TO DO = Copy the records below exactly, from the line containing "a CAD system" through the last line, and leave out every picture.
═══ EXCERPTED RECORDS ═══
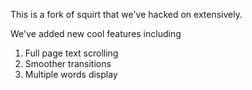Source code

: This is a fork of squirt that we've hacked on extensively.

We've added new cool features including
1) Full page text scrolling
2) Smoother transitions
3) Multiple words display
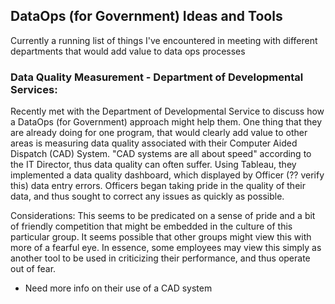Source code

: ## DataOps (for Government) Ideas and Tools

Currently a running list of things I've encountered in meeting with different departments that would add value to data ops processes

### Data Quality Measurement - Department of Developmental Services:
Recently met with the Department of Developmental Service to discuss how a DataOps (for Government) approach might help them. One thing that they are already doing for one program, that would clearly add value to other areas is measuring data quality associated with their Computer Aided Dispatch (CAD) System. "CAD systems are all about speed" according to the IT Director, thus data quality can often suffer. Using Tableau, they implemented a data quality dashboard, which displayed by Officer (?? verify this) data entry errors. Officers began taking pride in the quality of their data, and thus sought to correct any issues as quickly as possible.

Considerations: This seems to be predicated on a sense of pride and a bit of friendly competition that might be embedded in the culture of this particular group. It seems possible that other groups might view this with more of a fearful eye. In essence, some employees may view this simply as another tool to be used in criticizing their performance, and thus operate out of fear.
+ Need more info on their use of a CAD system
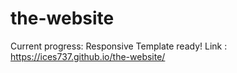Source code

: # the-website
Current progress: Responsive Template ready!
Link : https://ices737.github.io/the-website/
═══
EXPECTED OUTPUT =
+ Need more info on their use of a CAD system
Source code

: # the-website
Current progress: Responsive Template ready!
Link : https://ices737.github.io/the-website/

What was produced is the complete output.